## Circuit design data

* * *

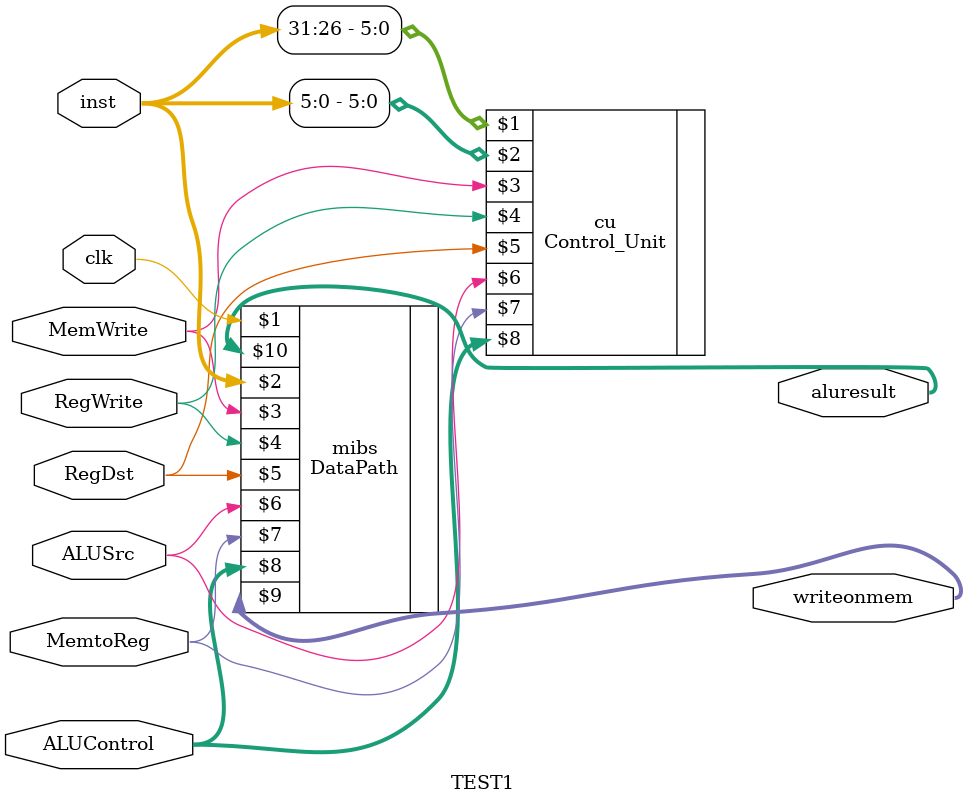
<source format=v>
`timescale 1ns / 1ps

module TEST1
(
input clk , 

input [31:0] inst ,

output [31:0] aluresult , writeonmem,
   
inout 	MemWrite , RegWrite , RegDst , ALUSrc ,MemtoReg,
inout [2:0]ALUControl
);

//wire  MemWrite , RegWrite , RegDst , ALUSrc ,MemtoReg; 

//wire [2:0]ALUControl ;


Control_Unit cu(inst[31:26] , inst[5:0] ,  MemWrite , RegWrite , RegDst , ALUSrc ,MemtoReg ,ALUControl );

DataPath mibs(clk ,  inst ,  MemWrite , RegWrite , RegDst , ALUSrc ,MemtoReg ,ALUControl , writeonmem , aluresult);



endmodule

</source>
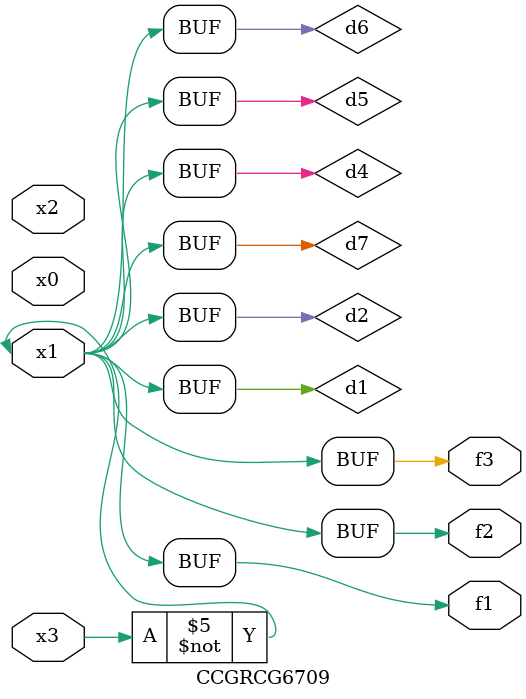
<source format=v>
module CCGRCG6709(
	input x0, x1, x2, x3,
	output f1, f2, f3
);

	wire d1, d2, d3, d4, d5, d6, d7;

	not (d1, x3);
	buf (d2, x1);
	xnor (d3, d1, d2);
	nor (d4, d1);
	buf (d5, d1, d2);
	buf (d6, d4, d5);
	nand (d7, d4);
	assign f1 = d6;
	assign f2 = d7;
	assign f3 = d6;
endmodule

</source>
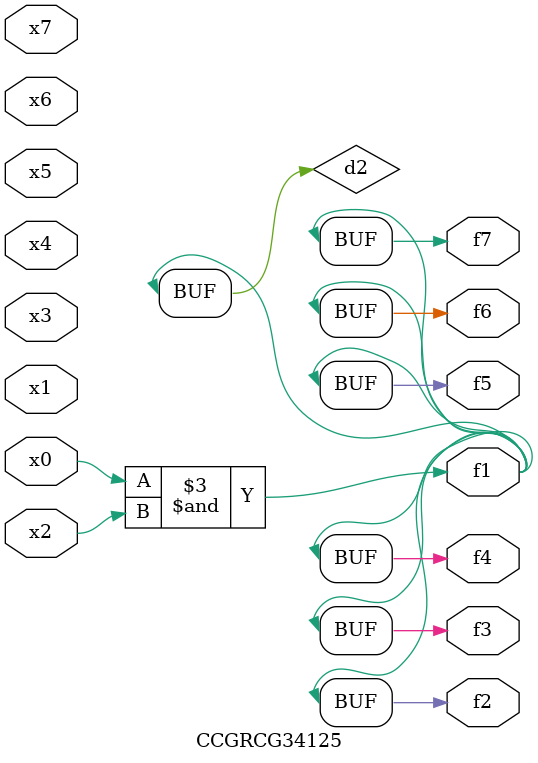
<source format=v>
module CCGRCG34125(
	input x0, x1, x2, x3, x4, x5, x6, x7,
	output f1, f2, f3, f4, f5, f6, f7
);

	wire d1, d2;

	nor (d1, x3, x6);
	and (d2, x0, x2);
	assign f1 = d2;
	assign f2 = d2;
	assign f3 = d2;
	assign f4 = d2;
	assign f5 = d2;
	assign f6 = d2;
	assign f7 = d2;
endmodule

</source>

* * *

## Task brief
Lines containing "writeonmem" in the records above: how many are there? Give only the number.

## Reply to the exercise
2